While the concept of virtual networking could be lumped in the same category as software-defined-X I think it is important to call it out in its own right. This is a big game changer and has seen many traditional IT vendors who were once partners, split down the middle and become “frenemies”.

The reality with virtual networking is that the intelligence is moving off of those often-costly peripheral endpoints and moving into the software layer. Here they are easier to manage, cost less, do not need to be replaced as regularly and give you the intelligence you need to start making some hard and smart decisions about your network usage and loads.

While this is a trend that is still in its infancy, it is one that is going to fly, especially as it is supported by, and is a natural extension of, the software-defined datacentre.

 

Location based services

This could perhaps be better called smart networking. The notion of location-based services (LBS) sends consumers running for the hills to hide in a log cabin away from the Big Brother stalking them. Smart consumers however see its power – to provide them with exactly what they want and need as and when they need it and on whatever device they are connected to.

The big winner in LBS is the data it gives you from which to better make customer-centric decisions. A very popular area of use is in retail environments to drive promotions, based on information derived from analytics, as well as to help determine customer buying patterns etc. A sibling technology of this is beacon technology that alerts you to the arrival of customers into an environment and can even push transactions through based on virtual machine handshakes.

 

Smarter software driven security

And you thought we weren’t going to get around to security? Well here she is and she’s even more demanding than before. All of the components of the digital economy and the digital future are futile unless this little checkbox is ticked off.

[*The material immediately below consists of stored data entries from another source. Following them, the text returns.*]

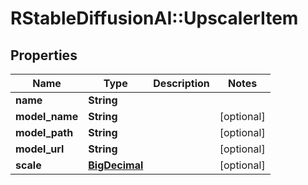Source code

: # RStableDiffusionAI::UpscalerItem

## Properties
Name | Type | Description | Notes
------------ | ------------- | ------------- | -------------
**name** | **String** |  | 
**model_name** | **String** |  | [optional] 
**model_path** | **String** |  | [optional] 
**model_url** | **String** |  | [optional] 
**scale** | [**BigDecimal**](BigDecimal.md) |  | [optional] 

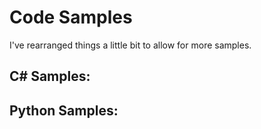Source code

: # Code Samples

I've rearranged things a little bit to allow for more samples.

## C# Samples:

## Python Samples:

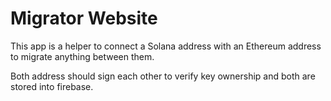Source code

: # Migrator Website

This app is a helper to connect a Solana address with an Ethereum address to migrate anything between them.

Both address should sign each other to verify key ownership and both are stored into firebase.
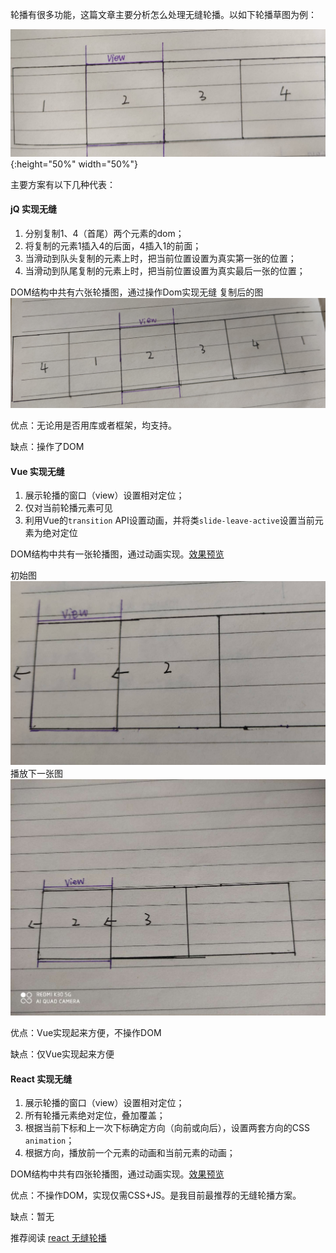 轮播有很多功能，这篇文章主要分析怎么处理无缝轮播。以如下轮播草图为例：

![轮播草图](https://github.com/FredaFei/blogs/blob/master/articles/react/images/slides/1.jpg){:height="50%" width="50%"}

主要方案有以下几种代表：

#### jQ 实现无缝
1. 分别复制1、4（首尾）两个元素的dom；
2. 将复制的元素1插入4的后面，4插入1的前面；
3. 当滑动到队头复制的元素上时，把当前位置设置为真实第一张的位置；
4. 当滑动到队尾复制的元素上时，把当前位置设置为真实最后一张的位置；

DOM结构中共有六张轮播图，通过操作Dom实现无缝
复制后的图
![复制后的图](https://github.com/FredaFei/blogs/blob/master/articles/react/images/slides/2.jpg)

优点：无论用是否用库或者框架，均支持。

缺点：操作了DOM

#### Vue 实现无缝
1. 展示轮播的窗口（view）设置相对定位；
2. 仅对当前轮播元素可见
2. 利用Vue的`transition` API设置动画，并将类`slide-leave-active`设置当前元素为绝对定位

DOM结构中共有一张轮播图，通过动画实现。[效果预览](https://fredafei.github.io/amazing-ui/components/slides.html)


初始图
![初始图](https://github.com/FredaFei/blogs/blob/master/articles/react/images/slides/3.jpg)
播放下一张图
![动图](https://github.com/FredaFei/blogs/blob/master/articles/react/images/slides/4.jpg)

优点：Vue实现起来方便，不操作DOM

缺点：仅Vue实现起来方便

#### React 实现无缝
1. 展示轮播的窗口（view）设置相对定位；
2. 所有轮播元素绝对定位，叠加覆盖；
3. 根据当前下标和上一次下标确定方向（向前或向后），设置两套方向的CSS `animation`；
4. 根据方向，播放前一个元素的动画和当前元素的动画；

DOM结构中共有四张轮播图，通过动画实现。[效果预览](https://fredafei.github.io/AUI/#/carousel)

优点：不操作DOM，实现仅需CSS+JS。是我目前最推荐的无缝轮播方案。

缺点：暂无

推荐阅读
[react 无缝轮播](https://codepen.io/shadowwalkerzero/pen/rvGvjJ?editors=1010)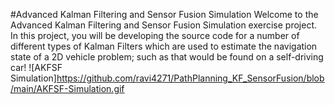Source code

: #Advanced Kalman Filtering and Sensor Fusion Simulation
Welcome to the Advanced Kalman Filtering and Sensor Fusion Simulation exercise project. In this project, you will be developing the source code for a number of different types of Kalman Filters which are used to estimate the navigation state of a 2D vehicle problem; such as that would be found on a self-driving car!
![AKFSF Simulation]https://github.com/ravi4271/PathPlanning_KF_SensorFusion/blob/main/AKFSF-Simulation.gif
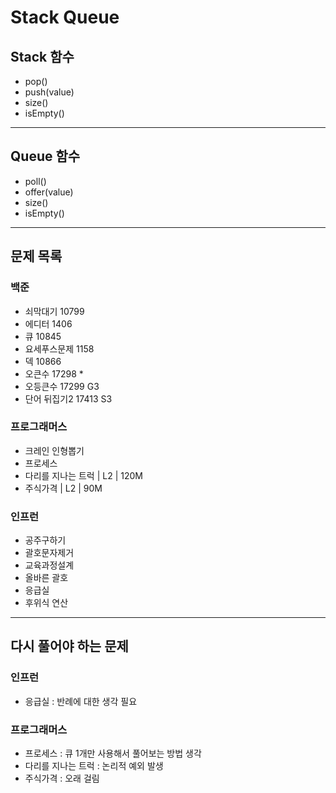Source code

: # Stack Queue

## Stack 함수

- pop()
- push(value)
- size()
- isEmpty()

---

## Queue 함수

- poll()
- offer(value)
- size()
- isEmpty()

---

## 문제 목록

### 백준

- 쇠막대기 10799
- 에디터 1406
- 큐 10845
- 요세푸스문제 1158
- 덱 10866
- 오큰수 17298 *
- 오등큰수 17299 G3
- 단어 뒤집기2 17413 S3

### 프로그래머스

- 크레인 인형뽑기
- 프로세스
- 다리를 지나는 트럭 | L2 | 120M
- 주식가격 | L2 | 90M

### 인프런

- 공주구하기
- 괄호문자제거
- 교육과정설계
- 올바른 괄호
- 응급실
- 후위식 연산

---

## 다시 풀어야 하는 문제

### 인프런

- 응급실 : 반례에 대한 생각 필요

### 프로그래머스

- 프로세스 : 큐 1개만 사용해서 풀어보는 방법 생각
- 다리를 지나는 트럭 : 논리적 예외 발생 
- 주식가격 : 오래 걸림
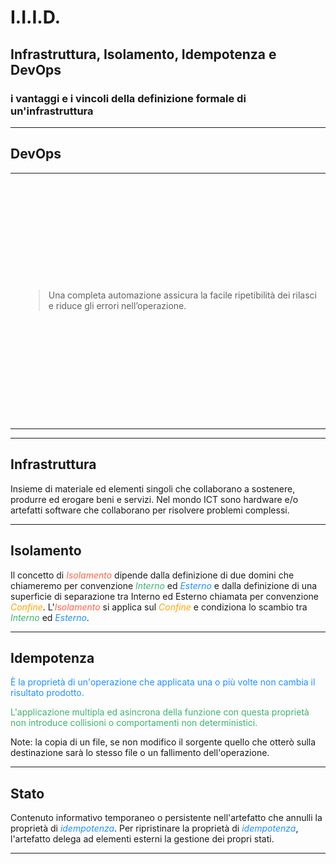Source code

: # I.I.I.D.

## Infrastruttura, Isolamento, Idempotenza e DevOps

### i vantaggi e i vincoli della definizione formale di un'infrastruttura

---
## DevOps

<table>
  <tbody>
    <tr>
      <td style="center; vertical-align: middle;">
        <img src="01_IIID/img/Devops.svg"
             style="height:400px; width:400px; max-width: 300%; max-height: 300%;"
             alt="Graphics DevOps Origin">
      </td>
      <td style="center; vertical-align: middle; width:500px;">
        <blockquote>
          <p>Una completa automazione assicura la facile ripetibilità dei rilasci e riduce gli errori nell’operazione.</p>
        </blockquote>
      </td>
    </tr>
  </tbody>
</table>

---

## Infrastruttura

Insieme di materiale ed elementi singoli che collaborano a sostenere, produrre ed erogare beni e servizi. Nel mondo ICT sono hardware e/o artefatti software che collaborano per risolvere problemi complessi.

---

## Isolamento

Il concetto di <i style="color:Tomato;">Isolamento</i> dipende dalla definizione di due domini che chiameremo per convenzione <i style="color:MediumSeaGreen;">Interno</i> ed <i style="color:DodgerBlue;">Esterno</i> e dalla definizione di una superficie di separazione tra Interno ed Esterno chiamata per convenzione <i style="color:Orange;">Confine</i>. L'<i style="color:Tomato;">Isolamento</i> si applica sul <i style="color:Orange;">Confine</i> e condiziona lo scambio tra <i style="color:MediumSeaGreen;">Interno</i> ed <i style="color:DodgerBlue;">Esterno</i>.

---

## Idempotenza

<p style="color:DodgerBlue;">È la proprietà di un'operazione che applicata una o più volte non cambia il risultato prodotto.</p><p style="color:MediumSeaGreen;">L'applicazione multipla ed asincrona della funzione con questa proprietà non introduce collisioni o comportamenti non deterministici.</p>

Note: la copia di un file, se non modifico il sorgente quello che otterò sulla destinazione sarà lo stesso file o un fallimento dell'operazione.

---

## Stato

Contenuto informativo temporaneo o persistente nell'artefatto che annulli la proprietà di <i style="color:DodgerBlue;">idempotenza</i>.
Per ripristinare la proprietà di <i style="color:DodgerBlue;">idempotenza</i>, l'artefatto delega ad elementi esterni la gestione dei propri stati.

---


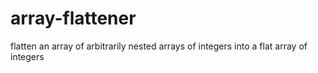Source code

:# array-flattener
flatten an array of arbitrarily nested arrays of integers into a flat array of integers
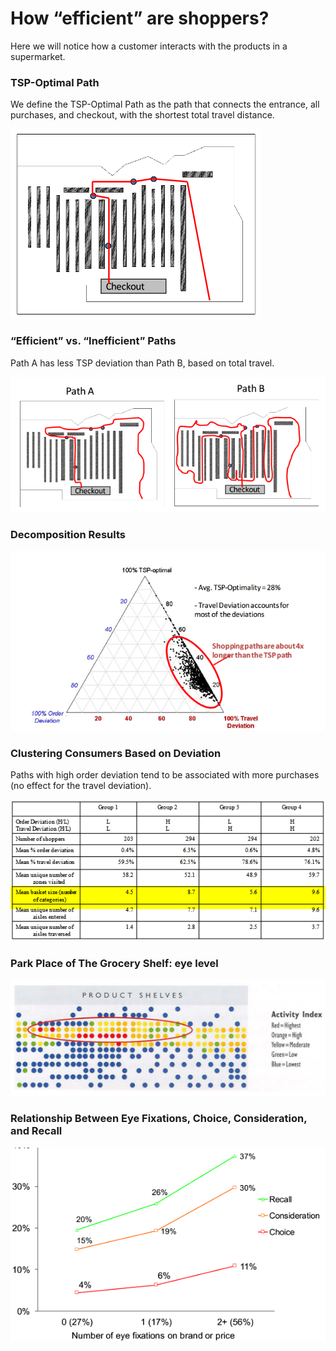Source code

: # How “efficient” are shoppers?  

Here we will notice how a customer interacts with the products in a supermarket.

### TSP-Optimal Path

We define the TSP-Optimal Path as the path that connects the entrance, all purchases, and checkout, with the shortest total travel distance.

![](/z_imgs/18.png)

### “Efficient” vs. “Inefficient” Paths

Path A has less TSP deviation than Path B, based on total travel.

![](/z_imgs/19.png)

### Decomposition Results

![](/z_imgs/20.png)

### Clustering Consumers Based on Deviation

Paths with high order deviation tend to be associated with more purchases (no effect for the travel deviation).

![](/z_imgs/21.png)

### Park Place of The Grocery Shelf: eye level

![](/z_imgs/22.png)

### Relationship Between Eye Fixations, Choice, Consideration, and Recall 

![](/z_imgs/23.png)



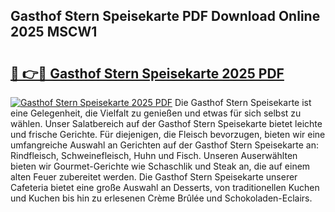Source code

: ## Gasthof Stern Speisekarte PDF Download Online 2025 MSCW1

# <h2><a href="http://gc6car.nevu.top/?p=Gasthof+Stern+Speisekarte">🔗 👉🔴 Gasthof Stern Speisekarte 2025 PDF</a></h2>

[![Gasthof Stern Speisekarte 2025 PDF](https://i.imgur.com/dBaPXMq.png)](http://gc6car.nevu.top/?p=Gasthof+Stern+Speisekarte)
Die Gasthof Stern Speisekarte ist eine Gelegenheit, die Vielfalt zu genießen und etwas für sich selbst zu wählen. Unser Salatbereich auf der Gasthof Stern Speisekarte bietet leichte und frische Gerichte. Für diejenigen, die Fleisch bevorzugen, bieten wir eine umfangreiche Auswahl an Gerichten auf der Gasthof Stern Speisekarte an: Rindfleisch, Schweinefleisch, Huhn und Fisch. Unseren Auserwählten bieten wir Gourmet-Gerichte wie Schaschlik und Steak an, die auf einem alten Feuer zubereitet werden. Die Gasthof Stern Speisekarte unserer Cafeteria bietet eine große Auswahl an Desserts, von traditionellen Kuchen und Kuchen bis hin zu erlesenen Crème Brûlée und Schokoladen-Eclairs.
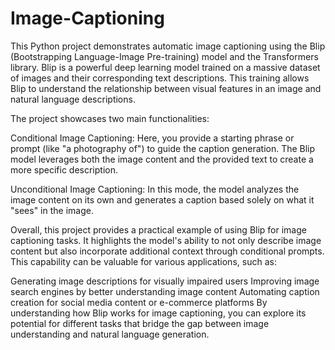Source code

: # Image-Captioning

This Python project demonstrates automatic image captioning using the Blip (Bootstrapping Language-Image Pre-training) model and the Transformers library. Blip is a powerful deep learning model trained on a massive dataset of images and their corresponding text descriptions. This training allows Blip to understand the relationship between visual features in an image and natural language descriptions.

The project showcases two main functionalities:

Conditional Image Captioning: Here, you provide a starting phrase or prompt (like "a photography of") to guide the caption generation. The Blip model leverages both the image content and the provided text to create a more specific description.

Unconditional Image Captioning: In this mode, the model analyzes the image content on its own and generates a caption based solely on what it "sees" in the image.

Overall, this project provides a practical example of using Blip for image captioning tasks. It highlights the model's ability to not only describe image content but also incorporate additional context through conditional prompts. This capability can be valuable for various applications, such as:

Generating image descriptions for visually impaired users
Improving image search engines by better understanding image content
Automating caption creation for social media content or e-commerce platforms
By understanding how Blip works for image captioning, you can explore its potential for different tasks that bridge the gap between image understanding and natural language generation.
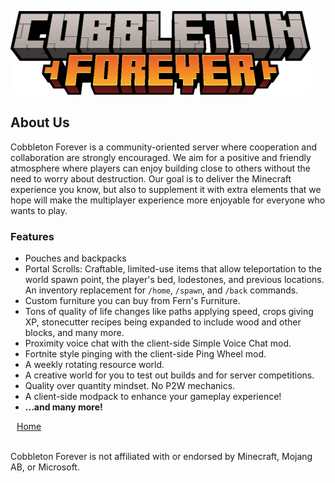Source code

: ![](_assets/cobbleton_forever_logo.png)

<section class='coverpage'>

<h2>About Us</h2>

Cobbleton Forever is a community-oriented server where cooperation and collaboration are strongly encouraged. We aim for a positive and friendly atmosphere where players can enjoy building close to others without the need to worry about destruction. Our goal is to deliver the Minecraft experience you know, but also to supplement it with extra elements that we hope will make the multiplayer experience more enjoyable for everyone who wants to play.

<h3>Features</h3>

* Pouches and backpacks
* Portal Scrolls: Craftable, limited-use items that allow teleportation to the world spawn point, the player's bed, lodestones, and previous locations. An inventory replacement for `/home`, `/spawn`, and `/back` commands.
* Custom furniture you can buy from Fern's Furniture.
* Tons of quality of life changes like paths applying speed, crops giving XP, stonecutter recipes being expanded to include wood and other blocks, and many more.
* Proximity voice chat with the client-side Simple Voice Chat mod.
* Fortnite style pinging with the client-side Ping Wheel mod.
* A weekly rotating resource world.
* A creative world for you to test out builds and for server competitions.
* Quality over quantity mindset. No P2W mechanics.
* A client-side modpack to enhance your gameplay experience!
* **...and many more!**

</section>

<a href="#/" class='coverpage-button'><i class="fa-solid fa-left-long" style='padding-right: 10px;'></i>Home</a>

<footer class='coverpage-footer'>
<a href="mailto:support@cobbleton.com" target="_blank"><i class="fa-solid fa-envelope"></i></a>&nbsp;&nbsp;
<a href="https://cobbleton.com/discord" target="_blank"><i class="fa-brands fa-discord"></i></a>&nbsp;&nbsp;
<a href="https://bsky.app/profile/cobbleton.com" target="_blank"><i class="fa-brands fa-bluesky"></i></a>&nbsp;&nbsp;
<a href="https://www.instagram.com/cobbletonforever" target="_blank"><i class="fa-brands fa-instagram"></i></a>&nbsp;&nbsp;
<a href="https://www.tiktok.com/@cobbletonforever" target="_blank"><i class="fa-brands fa-tiktok"></i></a>&nbsp;&nbsp;
<a href="https://www.youtube.com/@CobbletonForever" target="_blank"><i class="fa-brands fa-youtube"></i></a>

<br>
<span>Cobbleton Forever is not affiliated with or endorsed by Minecraft, Mojang AB, or Microsoft.</span>
</footer>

The good news is that security is rising above the firewalls and endpoint intrusion detection of old. With all the billions invested in security R&D each year we are starting to see some real innovation in microsegmentation at the virtual layer, agentless security, live and real time malware and intrusion protection, as well as a shift from device driven solutions to software driven architectures.

 

Pervasive mobility

Mobility continues to explode, shifting from just the phone and tablet, through to myriad connected and handheld devices, all of which are smart devices that feed much sought-after data into the data centre. Using these devices to run smart enterprises, especially in logistics is not new, but mobility is becoming more and more pervasive.

Fitness trackers providing health information for reward programmes, scanners providing better security access control, devices for RFID and QR Codes to help track deliveries, monitor logistics and give insights into every layer of the business are growing in their use.

 

Collaborative communication

Ten years ago the notion of the softphone was one that the industry simply couldn’t wrap its head around. However if you look at technologies such as Skype for Business we can argue that it is as pervasive in business today as popcorn is at the movies.

The power of unified communications, video conferencing across multiple geographies and the collaboration tools combined in today’s communications solutions are only getting more powerful.

The ability to engage across multiple platforms, apply analytics to these interactions and draw conclusions based on the quality of service of each of these aspects provides customers a platform to start making real business decisions.

 

Roundup

Are there other megatrends? Without a doubt, a trend we ourselves are internalising is that of digital logistics and the digital aggregation of products and services within the distribution landscape.

One trend you will see that I have mentioned above but haven’t called out on its own is analytics – the reason I have not spoken about it as a standalone is that analytics should be a given in business today – if you aren’t doing it your competitors are.

Building the enterprise of tomorrow will make the consumer tech of the future a reality. So if you are planning to deliver coffee via drones to people stuck on a highway in traffic (we can all dream), make sure that you have enterprise systems in place that can make it happen.